The FDA released a draft guidance titled Considerations in Demonstrating Interchangeability With a Reference Product: Update (here), which acknowledges the FDA’s continued evaluation of the biosimilar data collected to date and worldwide acknowledgement that if a biosimilar is approved using the analytical methods required for approval, including appropriate in vitro testing, there should be no need for switching studies for products to be substituted.
The guidance discusses the revised FDA thinking, but also notes that this is a draft guidance not for implementation! The FDA says that it will accept comments on the guidance and expects to finalize it once the comments are reviewed. The information in this guidance will serve to revise portions of the May 2019 guidance titled Considerations in Demonstrating Interchangeability With a Reference Product (here) that deals with interchangeability of biosimilars.
Because the FDA has indicated that the guidance is a draft, it is not fully known how or whether the FDA will implement the provisions of the new draft guidance before its finalization; however, given the FDA’s public discussion regarding its views on interchangeability, it is possible that the Agency will adopt the tenets and spirit of the guidance in its review of therapeutic protein biosimilar product applications that contain the required data.
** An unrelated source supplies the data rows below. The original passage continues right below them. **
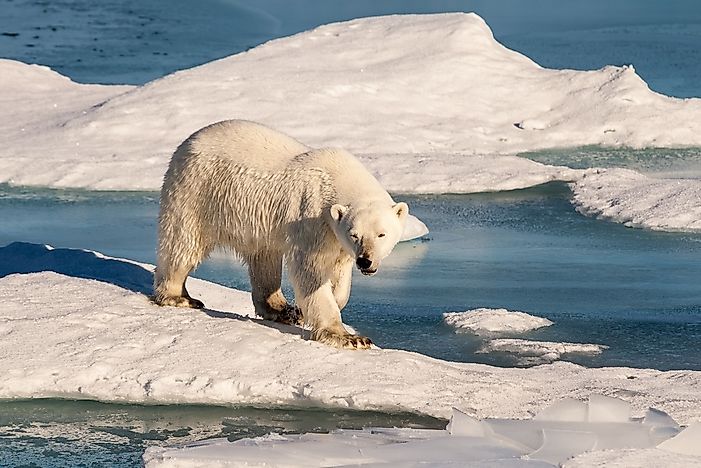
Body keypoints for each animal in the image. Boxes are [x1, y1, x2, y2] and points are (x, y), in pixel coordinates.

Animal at [153, 119, 404, 350]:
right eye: (355, 234)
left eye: (381, 234)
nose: (365, 261)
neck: (337, 178)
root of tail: (189, 141)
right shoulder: (312, 219)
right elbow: (311, 272)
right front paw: (348, 337)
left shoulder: (335, 238)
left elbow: (340, 274)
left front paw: (316, 305)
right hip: (197, 190)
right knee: (183, 243)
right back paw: (179, 296)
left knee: (265, 258)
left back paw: (282, 309)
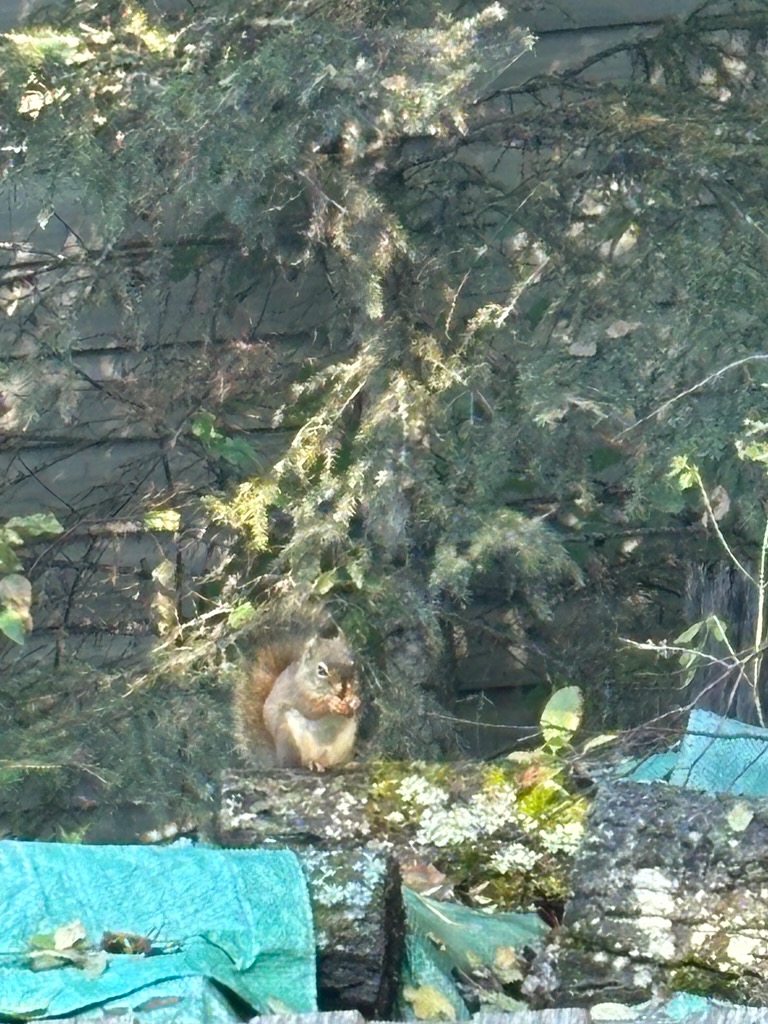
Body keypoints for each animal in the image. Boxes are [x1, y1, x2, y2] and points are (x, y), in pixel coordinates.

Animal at [233, 632, 361, 771]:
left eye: (353, 664)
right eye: (321, 670)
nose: (345, 685)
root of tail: (276, 759)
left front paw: (354, 701)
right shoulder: (297, 693)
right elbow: (311, 709)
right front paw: (331, 703)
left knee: (332, 762)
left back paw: (347, 764)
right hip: (288, 737)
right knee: (293, 763)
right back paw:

Remember, the FDA has already approved a number of biosimilar products, either with or without interchangeability studies, and has found no safety or efficacy issues with the any of the products that it has approved. In addition, other countries have acknowledged that a product that is found to be biosimilar through rigorous analytical and in vitro testing by virtue of its approval to be interchangeable, despite the lack of switching studies. Keep your eyes peeled for further information from the Agency on this important issue.